Resilience and attachment
Throughout our work in Comas we have noticed that recovery and developing connections with the community can be more difficult for people who struggle with forming positive bonds with others – this struggle affects family life, friendships, relationships and life at work. It also affects recovery. Findings from our work suggest that people who feel isolated may be more likely to relapse when life in recovery gets tough, because they have no-one to confide in. They may also find ‘coming back’ from relapse harder, because they have not formed strong bonds with others in the recovery community.“Attachment disorder” is experienced in different ways. Some people avoid close relationships and appear emotionally remote; some people cling to and smother people, effectively scaring others away; and some people swing between remote, needy and challenging in ways which simply confuse and exhaust others.
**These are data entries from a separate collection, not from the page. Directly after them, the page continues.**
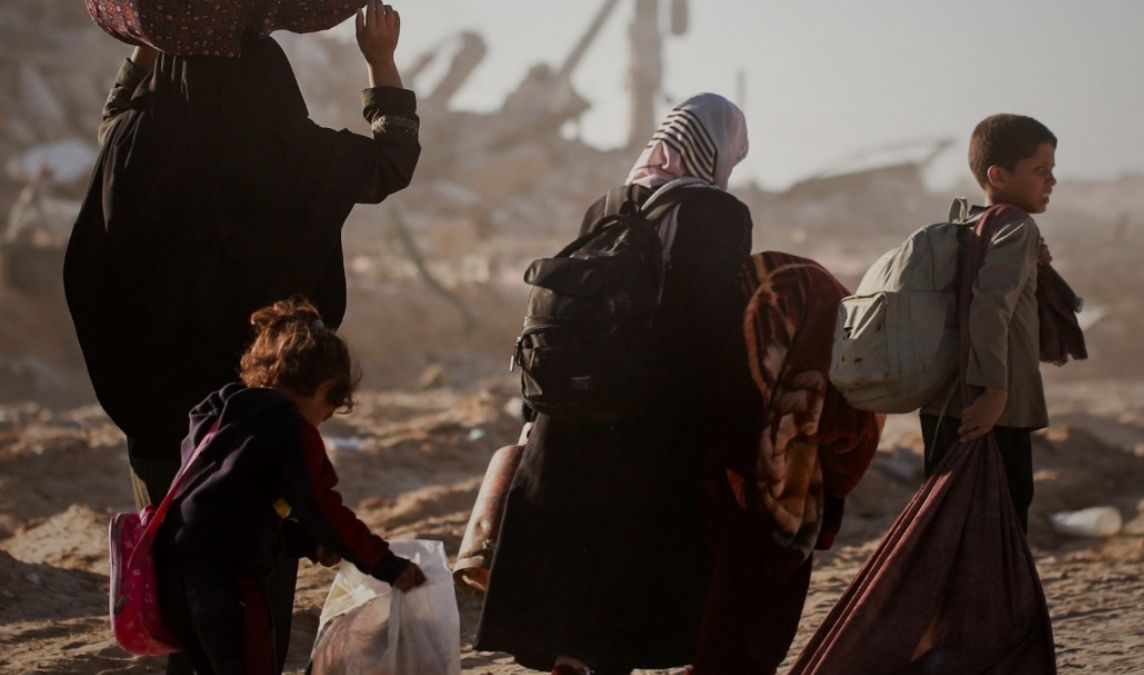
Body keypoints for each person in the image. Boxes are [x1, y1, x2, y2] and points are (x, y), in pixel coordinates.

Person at [64, 2, 417, 669]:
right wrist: (380, 61)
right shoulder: (294, 153)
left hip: (160, 414)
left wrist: (155, 41)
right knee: (253, 595)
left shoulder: (133, 142)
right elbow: (393, 158)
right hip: (259, 417)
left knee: (180, 591)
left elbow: (116, 112)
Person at [474, 93, 761, 675]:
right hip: (651, 416)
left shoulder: (608, 203)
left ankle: (571, 660)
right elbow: (713, 327)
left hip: (570, 410)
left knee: (580, 567)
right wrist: (743, 421)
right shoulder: (718, 213)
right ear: (719, 149)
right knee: (633, 574)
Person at [155, 297, 426, 675]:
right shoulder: (292, 430)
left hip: (171, 567)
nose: (320, 424)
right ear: (326, 388)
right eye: (326, 414)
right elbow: (323, 508)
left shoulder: (219, 414)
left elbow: (233, 505)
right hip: (229, 578)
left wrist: (308, 544)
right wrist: (386, 564)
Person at [692, 253, 882, 675]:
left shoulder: (791, 314)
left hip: (771, 453)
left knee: (754, 563)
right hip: (769, 452)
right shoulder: (807, 312)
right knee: (760, 567)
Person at [919, 113, 1059, 532]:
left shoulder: (966, 223)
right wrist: (995, 391)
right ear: (998, 175)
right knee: (1002, 526)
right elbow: (989, 306)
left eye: (1051, 170)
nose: (1051, 181)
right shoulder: (1017, 227)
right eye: (1040, 170)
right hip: (994, 410)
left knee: (947, 527)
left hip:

Because resilience highlights the importance of friendships, a sense of security and social competence, we are exploring why some people struggle to connect with others. This is what we have found:
- Some people feel a strong sense of stigma. For example, people who have in the past been addicts, imprisoned, looked after (in care), feel different, and lack a positive ‘story’ for their past to use in social interaction
- Some people have experienced very traumatic incidents in their pasts that remain unresolved, causing problems with trust and developing closeness to others
- Many of the people we work with, both people recovering from addiction and parents struggling to bring up their families, have had difficult family lives themselves during their childhoods.
At present we provide 1:1 support for people struggling to find this through social interaction or through their community.
We hope that our work with STRADA and partners on the proof of concept for Circles of Care for people in recovery from addiction will teach us something about how we can help people form enduring and supportive community connections.
However, we are currently exploring funding options to develop and pilot a programme to help people to resolve trauma, stigma and shame and learn the skills to form and sustain healthy relationships.